Harmonic Model Based Audio Transformations

Content-Based Music Similarity, Visualization and Automatic Play-List Generation.

Indexing and Predicting Bands from Unknown Songs

Interpolation between Different Instruments

Modular Synthesizer

Hit Predictor

Pitch Perfector

Inter-Voice Morphing

Presentations

During the seminar we will study state-of-the-art audio indexing methods and techniques using recent scientific publications from international journals, workshops, and conferences on content based audio retrieval.

Each student will present a recent technical paper:

Each student will have to select 1 very recent scientific publications on an audio related subject.
Each student will study the selected paper into great detail, and present it during a 12 minutes talk followed by 3 minutes of questions for a critical audience.
In order to ensure a critical audience, every student in class is expected to have read at least the title, abstract and conclusions of the papers to be presented. Also every student is expected to have prepared at least one question per paper.

Projects

During the seminar each student has to do a project related to audio processing/synthesis/indexing.

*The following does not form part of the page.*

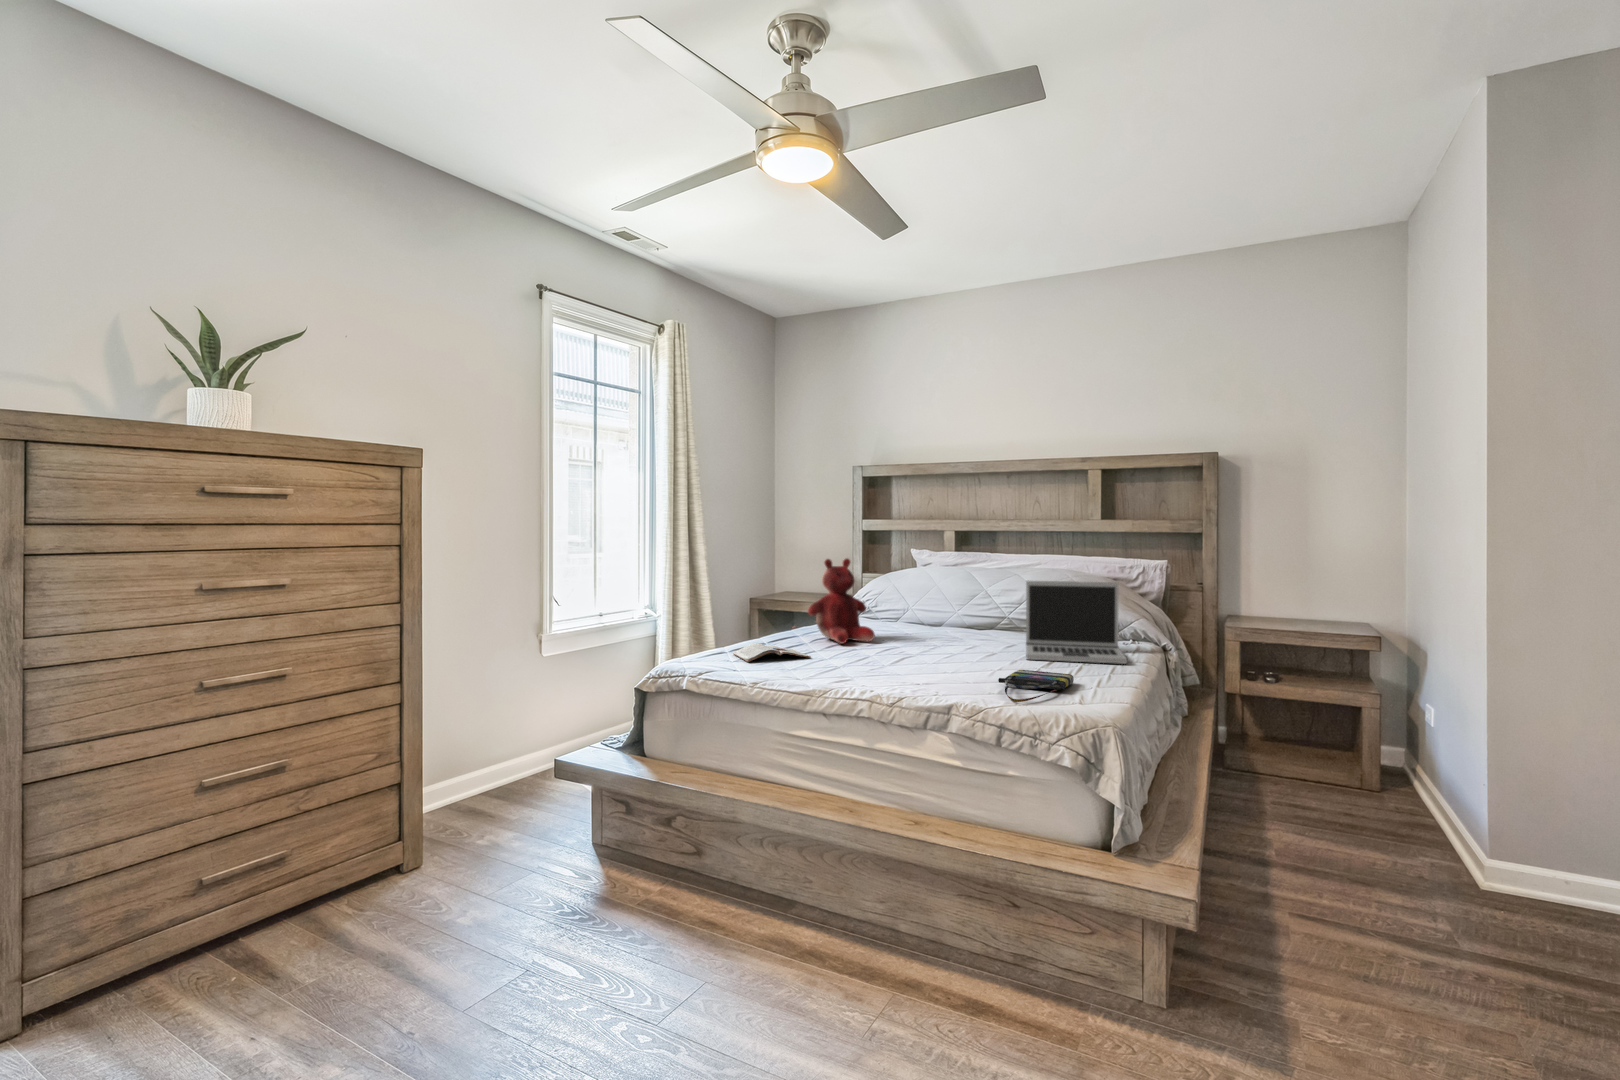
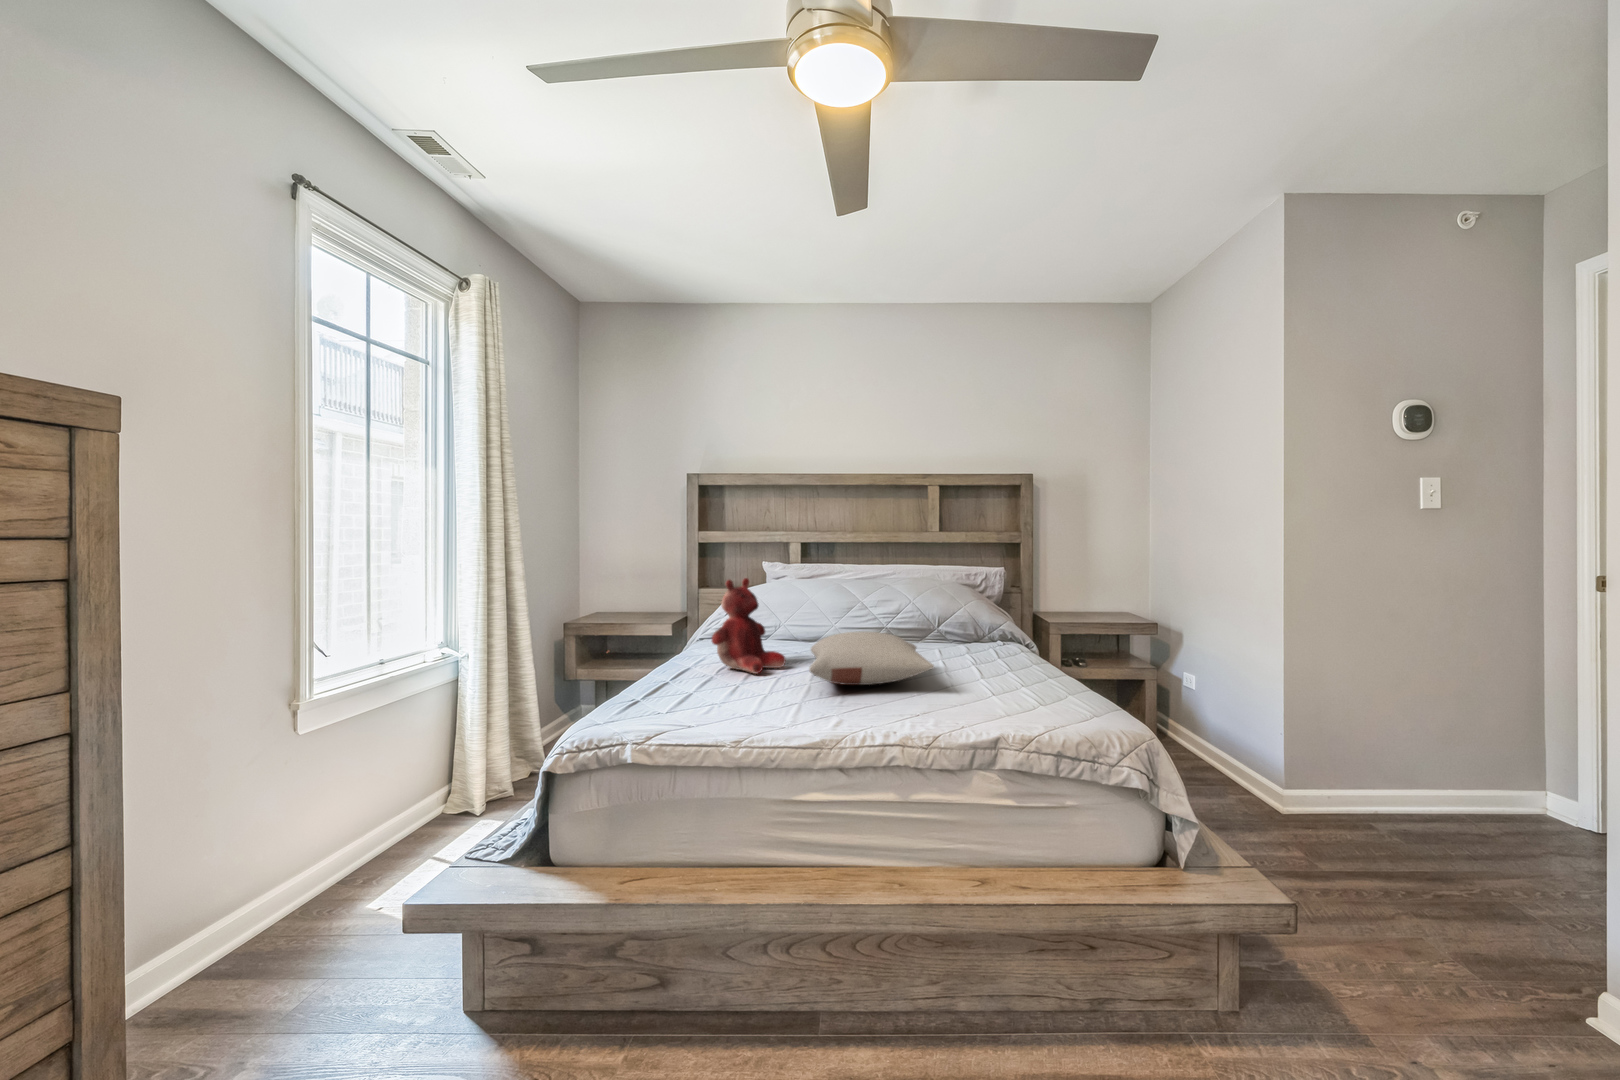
laptop: present [1026,581,1127,664] -> none [931,588,1046,671]
pillow: none [857,612,991,660] -> present [809,631,934,685]
magazine: present [733,643,811,662] -> none [652,685,749,711]
tote bag: present [998,670,1074,702] -> none [985,684,1059,724]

The agenda for the projects is as follows:

Project proposal presentation (4 slides):
- Title of the proposal+group members (1-4 members).
- Problem description.
- Challenges.
- What will be the goal for the Final Project Presentation/Demo.
- Note: If the group consists of more than 1 member, add a 5th slide with an initial global division of the work between project members. This slide does not have to be presented.
Project status reports.
Final project presentation / demo.
Final technical project paper.

Project Web Pages

Every student has to maintain a project web page or github on which progress, documents, code, links, etc. related to the project are maintained. Here you can find an example project page. Feel free to design your own project web page though. Do not forget to mail me the link to your project page.

Note: Using your university account you can put your web-page under a directory \home\public_html.